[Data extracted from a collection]

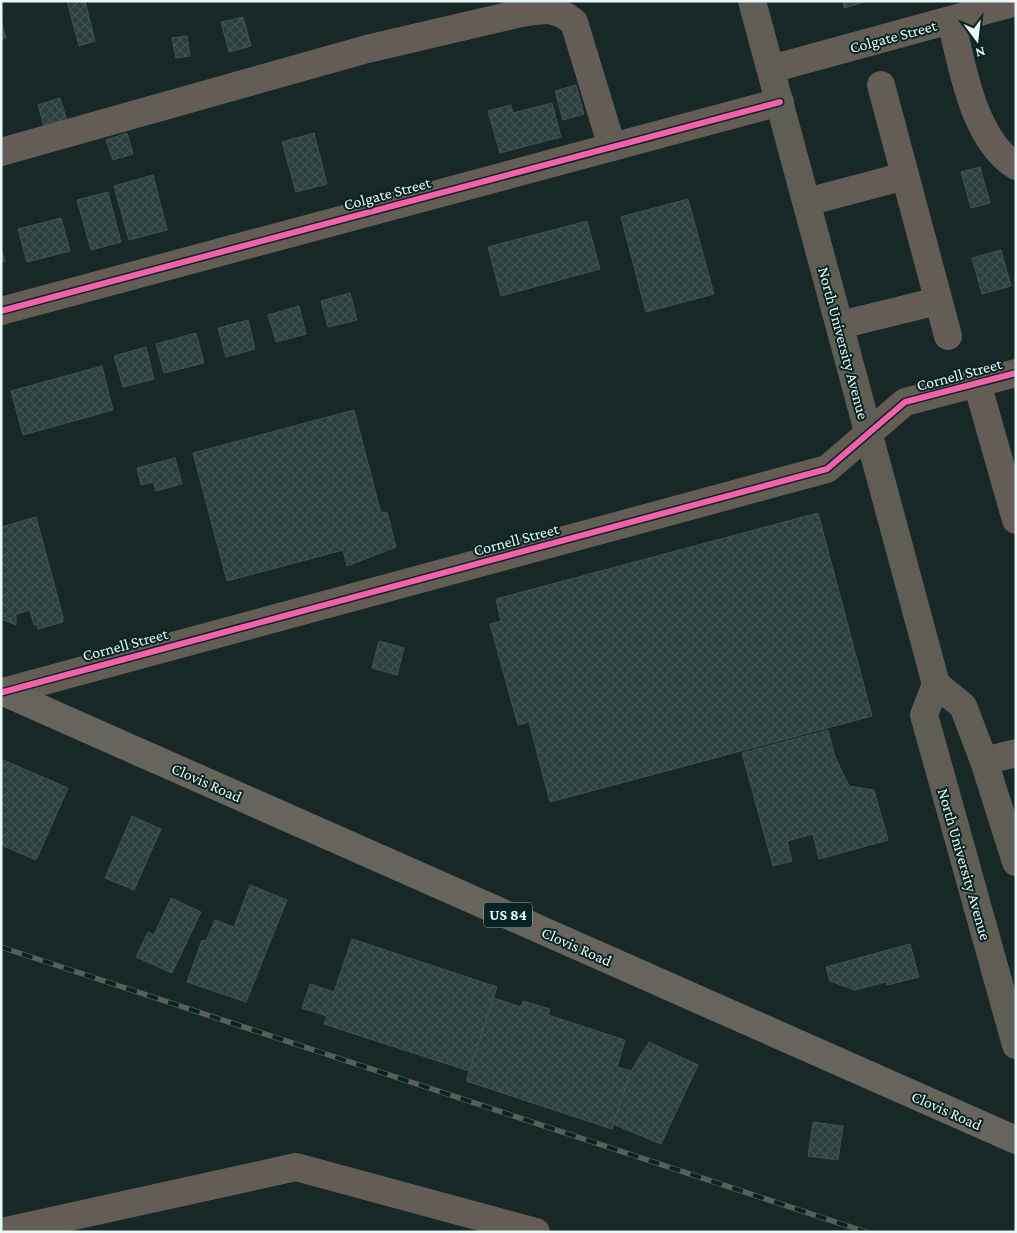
<svg xmlns="http://www.w3.org/2000/svg" width="1017" height="1233" font-family="'Crimson Pro',serif">
	<style>
		.building { fill: url(#building-cross-hatch); stroke: #435250 }
		.lines { fill: none; stroke-linecap: round; stroke-linejoin: round }
		.minor { stroke: #645d55; stroke-width: 28 }
		.major { stroke: #5f5d54; stroke-width: 28 }
		.highway { stroke: #66645c; stroke-width: 28 }
		.rail-casing { stroke: #595e59; stroke-width: 5.5 }
		.rail { stroke: #072423; stroke-width: 4; stroke-dasharray: 11; stroke-linecap: butt }
		.cycleway-casing { stroke: #072423; stroke-width: 9 }
		.cycleway { stroke: #f560ab; stroke-width: 6 }
		.labels { text-anchor: middle; stroke-width: 4; stroke-linejoin: round; paint-order: stroke }
		.shield { fill: #072423; stroke: #a4b8b7; stroke-width: 1 }
		.shield-label { font-size: 15px; font-weight: bold; fill: #e7f8f7 }
		.street-label { font-size: 16px; fill: #e7f8f7; stroke: #072423 }
	</style>
	<defs>
		<pattern id="building-cross-hatch" width="8" height="8" patternUnits="userSpaceOnUse" patternTransform="scale(1.25)"><rect width="8" height="8" fill="#2b403e"/><path d="M0 0l8 8M0 8l8-8" fill="none" stroke="#405351"/></pattern>
	</defs>
	<rect width="100%" height="100%" fill="#172826"/>
	<g class="building">
		<path d="M67,1H85L95,41L79,46Z"/>
		<path d="M843,1H868L844,8Z"/>
		<path d="M243,17L251,46L229,52L221,22Z"/>
		<path d="M1,20L6,38L1,40Z"/>
		<path d="M187,36L190,56L176,58L172,38Z"/>
		<path d="M576,85L584,114L563,120L555,91Z"/>
		<path d="M60,98L67,120L44,126L38,105Z"/>
		<path d="M552,103L561,137L500,153L488,111L511,105L513,113Z"/>
		<path d="M127,133L133,154L113,160L106,140Z"/>
		<path d="M314,133L327,184L296,192L282,142Z"/>
		<path d="M980,167L990,203L971,208L961,172Z"/>
		<path d="M153,175L167,230L129,240L114,186Z"/>
		<path d="M108,192L121,242L91,250L77,200Z"/>
		<path d="M688,199L714,294L646,312L621,217Z"/>
		<path d="M61,218L70,251L27,262L18,229Z"/>
		<path d="M587,221L600,269L501,296L488,247Z"/>
		<path d="M1,248L5,261L1,262Z"/>
		<path d="M1001,250L1011,286L982,294L972,258Z"/>
		<path d="M350,293L357,320L328,327L321,301Z"/>
		<path d="M299,306L306,334L276,342L268,315Z"/>
		<path d="M248,320L255,349L226,357L218,328Z"/>
		<path d="M196,333L204,363L164,373L156,344Z"/>
		<path d="M146,347L154,379L123,387L114,356Z"/>
		<path d="M102,366L113,410L23,435L11,391Z"/>
		<path d="M354,410L381,513L387,512L396,547L347,566L343,550L227,581L193,453Z"/>
		<path d="M175,458L182,484L156,491L153,482L141,485L137,468Z"/>
		<path d="M818,513L872,716L550,802L529,722L518,725L490,624L501,621L496,599Z"/>
		<path d="M36,517L63,617V622L38,629L37,624L34,625L30,610L16,614V625L1,619V527Z"/>
		<path d="M379,641L404,648L397,675L372,668Z"/>
		<path d="M828,730L835,757L849,786L874,790L888,840L819,859L813,834L787,841L792,861L773,866L742,753Z"/>
		<path d="M1,759L68,788L36,860L1,845Z"/>
		<path d="M132,816L161,829L134,890L105,878Z"/>
		<path d="M250,885L287,900L246,1002L187,982L202,940L206,941L215,920L234,927Z"/>
		<path d="M171,898L201,912L172,973L136,957L148,932L154,935Z"/>
		<path d="M352,939L497,987L469,1071L324,1024L327,1016L302,1008L310,984L334,992Z"/>
		<path d="M910,944L919,977L887,985L886,982L855,990L830,981L826,967Z"/>
		<path d="M494,998L521,1007L523,1001L550,1009L548,1015L625,1040L617,1067L631,1071L612,1129L466,1081Z"/>
		<path d="M649,1042L698,1065L661,1144L613,1124L631,1071Z"/>
		<path d="M813,1122L843,1126L838,1160L808,1156Z"/>
	</g>
	<g class="lines">
		<g class="minor">
			<path d="M951,20C962,66 973,139 1016,166"/>
			<path d="M771,69L1016,2"/>
			<path d="M881,85L948,336"/>
			<path d="M1,152L367,49L521,13C544,9 555,7 574,22L612,147"/>
			<path d="M807,202L905,176"/>
			<path d="M1,311L780,102"/>
			<path d="M840,325L938,301"/>
			<path d="M977,383L1016,520"/>
			<path d="M3,692L827,469L905,402L1016,373"/>
			<path d="M984,761L1016,753"/>
			<path d="M1,1232L296,1167L536,1232"/>
		</g>
		<g class="major">
			<path d="M752,1L936,684L963,706L984,761L1016,862"/>
			<path d="M936,684L924,715L1016,1045"/>
		</g>
		<path class="highway" d="M1,691L1016,1140"/>
		<g class="rail-casing">
			<path id="rail" d="M1,947L866,1232"/>
		</g>
		<use href="#rail" class="rail"/>
		<g class="cycleway-casing">
			<g id="cycleway">
				<path d="M1,311L780,102"/>
				<path d="M3,692L827,469L905,402L1016,373"/>
			</g>
		</g>
		<use href="#cycleway" class="cycleway"/>
	</g>
	<g class="labels">
		<rect class="shield" x="484" y="902.5" width="48" height="25" rx="4"/>
		<g class="shield-label">
			<text x="508" y="920">US 84</text>
		</g>
		<g class="street-label">
			<text transform="translate(893 36) rotate(-15)" y="6">Colgate Street</text>
			<text transform="translate(387 193) rotate(-15)" y="6">Colgate Street</text>
			<text transform="translate(844 343) rotate(75)" y="6">North University Avenue</text>
			<text transform="translate(959 374) rotate(-15)" y="6">Cornell Street</text>
			<text transform="translate(516 539) rotate(-15)" y="6">Cornell Street</text>
			<text transform="translate(125 644) rotate(-15)" y="6">Cornell Street</text>
			<text transform="translate(207 782) rotate(24)" y="6">Clovis Road</text>
			<text transform="translate(965 864) rotate(74)" y="6">North University Avenue</text>
			<text transform="translate(577 946) rotate(24)" y="6">Clovis Road</text>
			<text transform="translate(947 1110) rotate(24)" y="6">Clovis Road</text>
		</g>
	</g>
	<rect width="1017" height="1233" fill="none" stroke="#e7f8f7" stroke-width="5"/>
	<g transform="translate(977 40) rotate(165)" stroke="#072423" stroke-width="4" paint-order="stroke">
	<path d="M0-4L9 19L0 12L-9 19Z" fill="#e7f8f7"/>
	<text y="-8" font-size="14" font-weight="bold" text-anchor="middle" fill="#e7f8f7">N</text>
	</g>
</svg>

Task item: Exactly as written above, print every record, and keep the pictures out.

Written response:
<svg xmlns="http://www.w3.org/2000/svg" width="1017" height="1233" font-family="'Crimson Pro',serif">
	<style>
		.building { fill: url(#building-cross-hatch); stroke: #435250 }
		.lines { fill: none; stroke-linecap: round; stroke-linejoin: round }
		.minor { stroke: #645d55; stroke-width: 28 }
		.major { stroke: #5f5d54; stroke-width: 28 }
		.highway { stroke: #66645c; stroke-width: 28 }
		.rail-casing { stroke: #595e59; stroke-width: 5.5 }
		.rail { stroke: #072423; stroke-width: 4; stroke-dasharray: 11; stroke-linecap: butt }
		.cycleway-casing { stroke: #072423; stroke-width: 9 }
		.cycleway { stroke: #f560ab; stroke-width: 6 }
		.labels { text-anchor: middle; stroke-width: 4; stroke-linejoin: round; paint-order: stroke }
		.shield { fill: #072423; stroke: #a4b8b7; stroke-width: 1 }
		.shield-label { font-size: 15px; font-weight: bold; fill: #e7f8f7 }
		.street-label { font-size: 16px; fill: #e7f8f7; stroke: #072423 }
	</style>
	<defs>
		<pattern id="building-cross-hatch" width="8" height="8" patternUnits="userSpaceOnUse" patternTransform="scale(1.25)"><rect width="8" height="8" fill="#2b403e"/><path d="M0 0l8 8M0 8l8-8" fill="none" stroke="#405351"/></pattern>
	</defs>
	<rect width="100%" height="100%" fill="#172826"/>
	<g class="building">
		<path d="M67,1H85L95,41L79,46Z"/>
		<path d="M843,1H868L844,8Z"/>
		<path d="M243,17L251,46L229,52L221,22Z"/>
		<path d="M1,20L6,38L1,40Z"/>
		<path d="M187,36L190,56L176,58L172,38Z"/>
		<path d="M576,85L584,114L563,120L555,91Z"/>
		<path d="M60,98L67,120L44,126L38,105Z"/>
		<path d="M552,103L561,137L500,153L488,111L511,105L513,113Z"/>
		<path d="M127,133L133,154L113,160L106,140Z"/>
		<path d="M314,133L327,184L296,192L282,142Z"/>
		<path d="M980,167L990,203L971,208L961,172Z"/>
		<path d="M153,175L167,230L129,240L114,186Z"/>
		<path d="M108,192L121,242L91,250L77,200Z"/>
		<path d="M688,199L714,294L646,312L621,217Z"/>
		<path d="M61,218L70,251L27,262L18,229Z"/>
		<path d="M587,221L600,269L501,296L488,247Z"/>
		<path d="M1,248L5,261L1,262Z"/>
		<path d="M1001,250L1011,286L982,294L972,258Z"/>
		<path d="M350,293L357,320L328,327L321,301Z"/>
		<path d="M299,306L306,334L276,342L268,315Z"/>
		<path d="M248,320L255,349L226,357L218,328Z"/>
		<path d="M196,333L204,363L164,373L156,344Z"/>
		<path d="M146,347L154,379L123,387L114,356Z"/>
		<path d="M102,366L113,410L23,435L11,391Z"/>
		<path d="M354,410L381,513L387,512L396,547L347,566L343,550L227,581L193,453Z"/>
		<path d="M175,458L182,484L156,491L153,482L141,485L137,468Z"/>
		<path d="M818,513L872,716L550,802L529,722L518,725L490,624L501,621L496,599Z"/>
		<path d="M36,517L63,617V622L38,629L37,624L34,625L30,610L16,614V625L1,619V527Z"/>
		<path d="M379,641L404,648L397,675L372,668Z"/>
		<path d="M828,730L835,757L849,786L874,790L888,840L819,859L813,834L787,841L792,861L773,866L742,753Z"/>
		<path d="M1,759L68,788L36,860L1,845Z"/>
		<path d="M132,816L161,829L134,890L105,878Z"/>
		<path d="M250,885L287,900L246,1002L187,982L202,940L206,941L215,920L234,927Z"/>
		<path d="M171,898L201,912L172,973L136,957L148,932L154,935Z"/>
		<path d="M352,939L497,987L469,1071L324,1024L327,1016L302,1008L310,984L334,992Z"/>
		<path d="M910,944L919,977L887,985L886,982L855,990L830,981L826,967Z"/>
		<path d="M494,998L521,1007L523,1001L550,1009L548,1015L625,1040L617,1067L631,1071L612,1129L466,1081Z"/>
		<path d="M649,1042L698,1065L661,1144L613,1124L631,1071Z"/>
		<path d="M813,1122L843,1126L838,1160L808,1156Z"/>
	</g>
	<g class="lines">
		<g class="minor">
			<path d="M951,20C962,66 973,139 1016,166"/>
			<path d="M771,69L1016,2"/>
			<path d="M881,85L948,336"/>
			<path d="M1,152L367,49L521,13C544,9 555,7 574,22L612,147"/>
			<path d="M807,202L905,176"/>
			<path d="M1,311L780,102"/>
			<path d="M840,325L938,301"/>
			<path d="M977,383L1016,520"/>
			<path d="M3,692L827,469L905,402L1016,373"/>
			<path d="M984,761L1016,753"/>
			<path d="M1,1232L296,1167L536,1232"/>
		</g>
		<g class="major">
			<path d="M752,1L936,684L963,706L984,761L1016,862"/>
			<path d="M936,684L924,715L1016,1045"/>
		</g>
		<path class="highway" d="M1,691L1016,1140"/>
		<g class="rail-casing">
			<path id="rail" d="M1,947L866,1232"/>
		</g>
		<use href="#rail" class="rail"/>
		<g class="cycleway-casing">
			<g id="cycleway">
				<path d="M1,311L780,102"/>
				<path d="M3,692L827,469L905,402L1016,373"/>
			</g>
		</g>
		<use href="#cycleway" class="cycleway"/>
	</g>
	<g class="labels">
		<rect class="shield" x="484" y="902.5" width="48" height="25" rx="4"/>
		<g class="shield-label">
			<text x="508" y="920">US 84</text>
		</g>
		<g class="street-label">
			<text transform="translate(893 36) rotate(-15)" y="6">Colgate Street</text>
			<text transform="translate(387 193) rotate(-15)" y="6">Colgate Street</text>
			<text transform="translate(844 343) rotate(75)" y="6">North University Avenue</text>
			<text transform="translate(959 374) rotate(-15)" y="6">Cornell Street</text>
			<text transform="translate(516 539) rotate(-15)" y="6">Cornell Street</text>
			<text transform="translate(125 644) rotate(-15)" y="6">Cornell Street</text>
			<text transform="translate(207 782) rotate(24)" y="6">Clovis Road</text>
			<text transform="translate(965 864) rotate(74)" y="6">North University Avenue</text>
			<text transform="translate(577 946) rotate(24)" y="6">Clovis Road</text>
			<text transform="translate(947 1110) rotate(24)" y="6">Clovis Road</text>
		</g>
	</g>
	<rect width="1017" height="1233" fill="none" stroke="#e7f8f7" stroke-width="5"/>
	<g transform="translate(977 40) rotate(165)" stroke="#072423" stroke-width="4" paint-order="stroke">
	<path d="M0-4L9 19L0 12L-9 19Z" fill="#e7f8f7"/>
	<text y="-8" font-size="14" font-weight="bold" text-anchor="middle" fill="#e7f8f7">N</text>
	</g>
</svg>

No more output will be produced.